Open 0xB10C opened this issue 2 years ago • 5 comments

This is more a design issue rather then a technical one. Feel free to close or move if this is not the right place.

I found the five dots under "Blocktime" as pictured below to be confusing. My intuition on a Android phone was to swipe or tap on them to go to other screens / block clock designs. I this always paused my IBD. I think this are two separate problems.

  1. It's not clear that clicking on the blocktime will pause the IBD.
  2. The dots don't really convey that we don't have connections or are opening connections.

image

0xB10C avatar Apr 17 '23 16:04 0xB10C

cc @GBKS

hebasto avatar Apr 17 '23 16:04 hebasto

Thanks for reporting. Others had this feedback also. We have explored ideas around making individual parts of the block clock interactive, with proper tool tips and all.

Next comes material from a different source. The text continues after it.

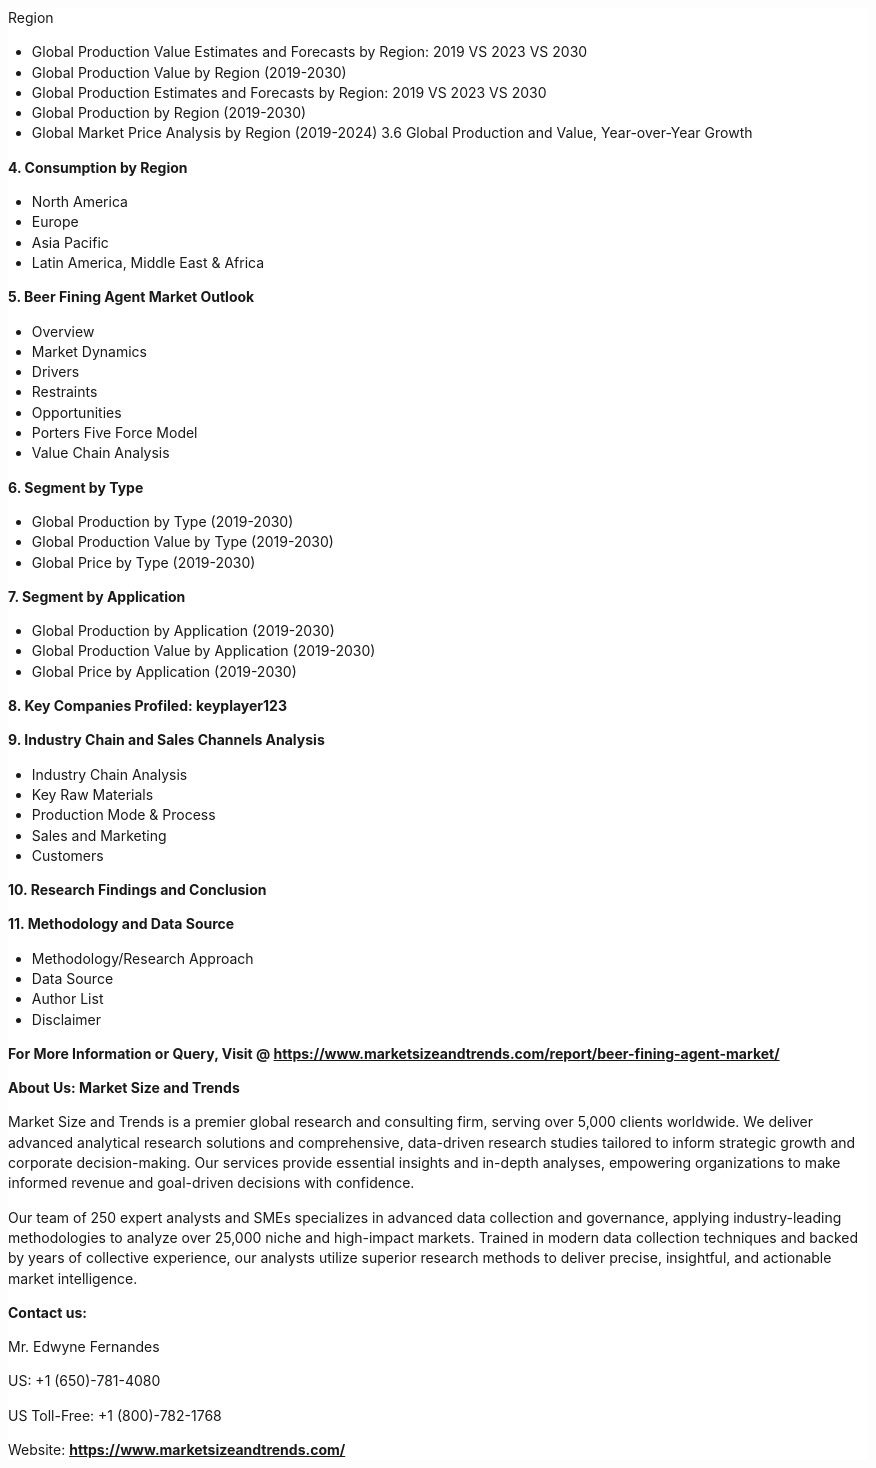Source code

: Region</strong></p><ul><li>Global Production Value Estimates and Forecasts by Region: 2019 VS 2023 VS 2030</li><li>Global Production Value by Region (2019-2030)</li><li>Global Production Estimates and Forecasts by Region: 2019 VS 2023 VS 2030</li><li>Global Production by Region (2019-2030)</li><li>Global Market Price Analysis by Region (2019-2024) 3.6 Global Production and Value, Year-over-Year Growth</li></ul><p><strong>4. Consumption by Region</strong></p><ul><li>North America</li><li>Europe</li><li>Asia Pacific</li><li>Latin America, Middle East &amp; Africa</li></ul><p><strong>5. Beer Fining Agent Market Outlook</strong></p><ul><li>Overview</li><li>Market Dynamics</li><li>Drivers</li><li>Restraints</li><li>Opportunities</li><li>Porters Five Force Model</li><li>Value Chain Analysis&nbsp;</li></ul><p><strong>6. Segment by Type</strong></p><ul><li>Global Production by Type (2019-2030)</li><li>Global Production Value by Type (2019-2030)</li><li>Global Price by Type (2019-2030)</li></ul><p><strong>7. Segment by Application</strong></p><ul><li>Global Production by Application (2019-2030)</li><li>Global Production Value by Application (2019-2030)</li><li>Global Price by Application (2019-2030)</li></ul><p><strong>8. Key Companies Profiled: keyplayer123</strong></p><p><strong>9. Industry Chain and Sales Channels Analysis</strong></p><ul><li>Industry Chain Analysis</li><li>Key Raw Materials</li><li>Production Mode &amp; Process</li><li>Sales and Marketing</li><li>Customers</li></ul><p><strong>10. Research Findings and Conclusion</strong></p><p><strong>11. Methodology and Data Source</strong></p><ul><li>Methodology/Research Approach</li><li>Data Source</li><li>Author List</li><li>Disclaimer</li></ul></p><p><strong>For More Information or Query, Visit @ <a href="https://www.marketsizeandtrends.com/report/beer-fining-agent-market/">https://www.marketsizeandtrends.com/report/beer-fining-agent-market/</a></strong></p><p><strong>About Us: Market Size and Trends</strong></p><p>Market Size and Trends is a premier global research and consulting firm, serving over 5,000 clients worldwide. We deliver advanced analytical research solutions and comprehensive, data-driven research studies tailored to inform strategic growth and corporate decision-making. Our services provide essential insights and in-depth analyses, empowering organizations to make informed revenue and goal-driven decisions with confidence.</p><p>Our team of 250 expert analysts and SMEs specializes in advanced data collection and governance, applying industry-leading methodologies to analyze over 25,000 niche and high-impact markets. Trained in modern data collection techniques and backed by years of collective experience, our analysts utilize superior research methods to deliver precise, insightful, and actionable market intelligence.</p><p><strong>Contact us:</strong></p><p>Mr. Edwyne Fernandes</p><p>US: +1 (650)-781-4080</p><p>US Toll-Free: +1 (800)-782-1768</p><p>Website: <strong><a href="https://www.marketsizeandtrends.com/">https://www.marketsizeandtrends.com/</a></strong></p>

Hit zones might be something like in the image below. You wouldn't see these, but this shows the separate areas, each one with a different function.

image

A tool tip exploration for when hovering (or tapping mobile) the peers dots.

image

Some ideas:

  • Tap the logo to pause/resume
  • Tap the text to switch between block time and time since last block
  • Tap peers to navigate to the peers screen
  • Tap the progress dial to... toggle size maybe?

Definitely something we need to revisit.

GBKS avatar Apr 18 '23 06:04 GBKS

Accidentally pausing during IBD isn't intuitive for a new user or for someone familiar with the standard Core IBD process. (Standard Bitcoin Core has no "single click to pause" functionality). I accidentally left the node paused more than once, including overnight and lost time.

Another idea that I prefer over a "pause" hitbox would be:

  • tapping inside the circle to show a message "Hold for three seconds to pause" then require the user to hold down a tap for 3 seconds inside the circle before pausing the node.

This would require a more deliberate action that a single tap and reduce frustration from users.

epiccurious avatar May 16 '23 16:05 epiccurious

Normally, interactive UI elements with horizontal dots are three dots (ellipsis). What is the rationale for using five dots instead of three?

epiccurious avatar May 16 '23 16:05 epiccurious

By three dots, are you referring to option buttons? If so, that's quite a different UI context. Dots can be used in various ways, like for pagination - one dot per page - often used in areas where you can horizontally swipe between content panels. I don't think there's an issue with using 5 dots here. Each represents 20% of the target number of peers we need for a good connection. 5 is a nice number that can convey the right amount of detail and it's easy to visually grasp quickly (for example, it would be harder to count active dots if there were 10).